The effect of this profligacy is absurd amateur accounting: people who like to watch athletes kick a ball around thinking really hard about titanic amounts of money and whether a specific titanic amount of money is more or less proportionate to their abstract idea of how good a player is. This is a broadly futile exercise with regard to any sport, but it’s especially guesswork-heavy in soccer, where half the players a club signs come from a league its fans don’t watch, from a team that might play quite differently than the team they’re joining. For example, EPL followers don’t yet truly understand Nolito’s languid awesomeness, but La Liga aficionados can’t know how he’ll fare in a faster, more physical league, playing for Pep Guardiola, whose tactical vision is cubist. So post-transfer Nolito has Schrodinger’s cat status until the season starts. Is he worth $20 million? Probably. Maybe. Could be. It’s fun to think about for five minutes, then it gets exhausting.
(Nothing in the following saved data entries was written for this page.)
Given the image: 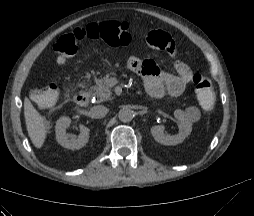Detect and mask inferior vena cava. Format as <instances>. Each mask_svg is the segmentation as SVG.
Listing matches in <instances>:
<instances>
[{
  "label": "inferior vena cava",
  "mask_w": 254,
  "mask_h": 216,
  "mask_svg": "<svg viewBox=\"0 0 254 216\" xmlns=\"http://www.w3.org/2000/svg\"><path fill=\"white\" fill-rule=\"evenodd\" d=\"M108 109L105 106L98 105L91 108L90 113L93 118H102L108 113Z\"/></svg>",
  "instance_id": "602c4592"
}]
</instances>
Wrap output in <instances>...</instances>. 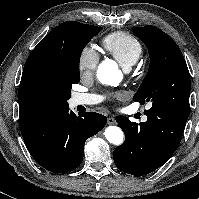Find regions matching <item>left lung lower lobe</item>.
<instances>
[{
    "mask_svg": "<svg viewBox=\"0 0 199 199\" xmlns=\"http://www.w3.org/2000/svg\"><path fill=\"white\" fill-rule=\"evenodd\" d=\"M146 122L139 124L117 116L125 141L113 152L123 172L142 176L161 167L178 148L188 116L166 109H149Z\"/></svg>",
    "mask_w": 199,
    "mask_h": 199,
    "instance_id": "1",
    "label": "left lung lower lobe"
}]
</instances>
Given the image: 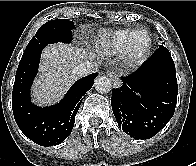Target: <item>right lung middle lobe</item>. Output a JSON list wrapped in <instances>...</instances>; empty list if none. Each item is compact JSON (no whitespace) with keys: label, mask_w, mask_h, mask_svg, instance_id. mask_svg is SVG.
<instances>
[{"label":"right lung middle lobe","mask_w":196,"mask_h":166,"mask_svg":"<svg viewBox=\"0 0 196 166\" xmlns=\"http://www.w3.org/2000/svg\"><path fill=\"white\" fill-rule=\"evenodd\" d=\"M74 24L68 19H58L46 22L37 31L35 36L28 43L25 51L45 47L55 42L69 43L72 40V29Z\"/></svg>","instance_id":"obj_1"}]
</instances>
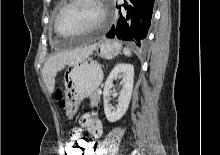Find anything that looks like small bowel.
<instances>
[{
	"mask_svg": "<svg viewBox=\"0 0 220 155\" xmlns=\"http://www.w3.org/2000/svg\"><path fill=\"white\" fill-rule=\"evenodd\" d=\"M81 128H75L71 132V139H86L83 136V130L85 129L91 138L99 139L103 133L102 123L94 114H85L80 120ZM96 150V144H92L89 155H93Z\"/></svg>",
	"mask_w": 220,
	"mask_h": 155,
	"instance_id": "small-bowel-1",
	"label": "small bowel"
}]
</instances>
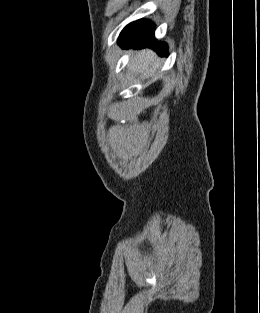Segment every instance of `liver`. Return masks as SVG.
<instances>
[{"label":"liver","mask_w":260,"mask_h":313,"mask_svg":"<svg viewBox=\"0 0 260 313\" xmlns=\"http://www.w3.org/2000/svg\"><path fill=\"white\" fill-rule=\"evenodd\" d=\"M161 63L156 61V55L149 49L136 52L128 64L130 74L140 76L141 78H149L155 76Z\"/></svg>","instance_id":"1"}]
</instances>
All that changes year-over-year about these valuation debates we have with ourselves and each other is the prices, which are counted in several currencies but are effectively imaginary units. $20 million is real when it’s used to build an elementary school. When it’s splashed on a left winger, it’s barely actual. Most aspects of the transfer season are barely actual, including the transfers themselves, which shoddy European sports dailies occasionally make up out of whole cloth of a slow news day. We hem and haw over those, too, and the fabricated numbers floated therein. This is, all of it, a waste of time, which isn’t to say it’s condemnable, though it is a smidgen over-serious and it’s not a little gross that we spend our lunch breaks quantifying the value of labor.
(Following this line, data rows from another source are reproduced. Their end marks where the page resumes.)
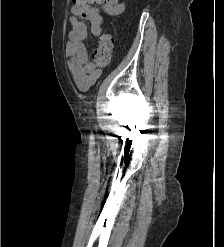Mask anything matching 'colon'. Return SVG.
<instances>
[{
    "instance_id": "5ec220e1",
    "label": "colon",
    "mask_w": 224,
    "mask_h": 247,
    "mask_svg": "<svg viewBox=\"0 0 224 247\" xmlns=\"http://www.w3.org/2000/svg\"><path fill=\"white\" fill-rule=\"evenodd\" d=\"M77 5L80 4L81 0H72ZM113 38L109 34H103L98 42V46L92 55L93 64L96 68H103L107 66L111 60L113 51Z\"/></svg>"
}]
</instances>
More than anything, transfer season is a portrait of the starving sports fan. We enjoy the games so much that we have decided, in the sleepy summer months, to become fascinated with game-adjacent activity that resembles stock trading more than it does any sport. But we have turned it into a game nonetheless, by sheer force of treating it like one. This club wins the transfer window, this one flunks it. Nothing’s really happened yet, but man, do we ever have opinions about it.
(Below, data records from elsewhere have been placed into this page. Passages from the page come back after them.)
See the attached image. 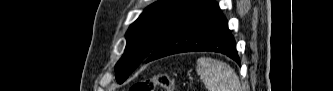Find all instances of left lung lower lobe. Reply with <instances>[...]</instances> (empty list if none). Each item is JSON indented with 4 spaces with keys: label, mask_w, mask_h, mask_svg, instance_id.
<instances>
[{
    "label": "left lung lower lobe",
    "mask_w": 333,
    "mask_h": 91,
    "mask_svg": "<svg viewBox=\"0 0 333 91\" xmlns=\"http://www.w3.org/2000/svg\"><path fill=\"white\" fill-rule=\"evenodd\" d=\"M196 51L222 53L240 63L228 22L214 0H197L156 45L146 62Z\"/></svg>",
    "instance_id": "1"
}]
</instances>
There are questions as to whether anyone is particularly fond of this phenomenon—the rumor-hawking, the contract detail-scrutinizing, the price-judging—and there are ugly dimensions to it, but it comes from a pure, legitimate interest in athletic spectacle. And this is not something we do only with sports: most things that make us happy can also make us sick, and living is trying to find joy without lapsing into nausea. Transfer season always ends the same way: the games start, everyone feels a bit sheepish, and we forget the imaginary units that previously seemed so important. Real Madrid edged Sevilla in the European Supercup on Tuesday. United beat Leicester in the Community Shield last Sunday. Honest-to-god soccer is nearly upon us. It’ll rescue us from this weird, bored offseason time-killing exercise soon enough.